溺愛同棲~イケメン社長に一途に愛される毎日です~
 するとまたスマートフォンが振動した。

『もししごとがたいへんだったら、いつでもわたしが、たくみにいってあげるからね! ちょくせつだといいにくいだろうから。わたし、こっちにきて、かんこうするいがい、することないんで、いつでもぐちきくから!』

 最後は動く絵文字がついている。それを見てまたしても涙が溢れた。

「ごめんなさい」

 出てきた言葉は謝罪だった。

「う・・うぅ・・」

 声に出して泣けば真壁に聞こえて心配をかけるだろう。そうなればマリのことを聞いてしまうかもしれない。

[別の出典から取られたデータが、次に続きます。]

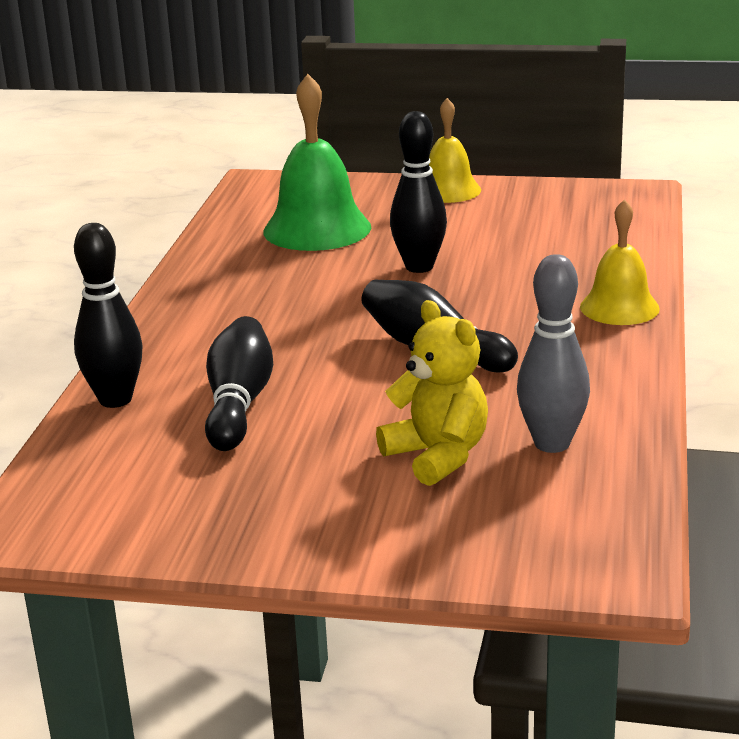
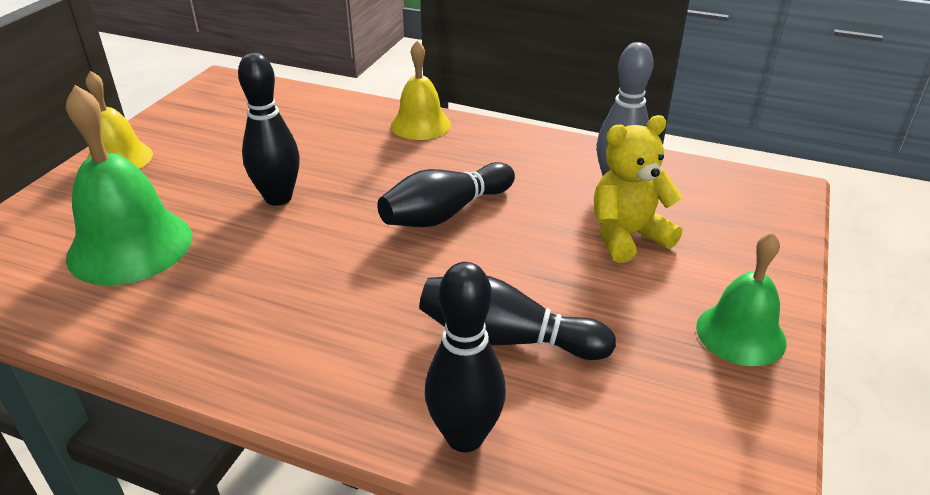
camera: 80 degrees left, 10 degrees up
(278, 532) = (740, 334): none -> green bell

 さらに椿を案じるばかりに、マリをどうとも思っていない、むしろ慕われて困っている、などと否定されても辛いと思った。

(わたし、どうしたら・・)

 こんなことになるなんて。

 こんなことになるなら同棲なんて断って、板橋のワンルームマンションにいればよかった、と思う。解約日まではまだ時間があるが、解約自体はすでに終わっているので戻ることはできない。

(楓さんのところに戻る?)

 だが、それとて年末までの話だ。新年から叔母は交際相手と結婚して新生活をスタートさせるのだから。

 そう思うと、急に叔母が恋しくなってきた。しかも、猛烈に。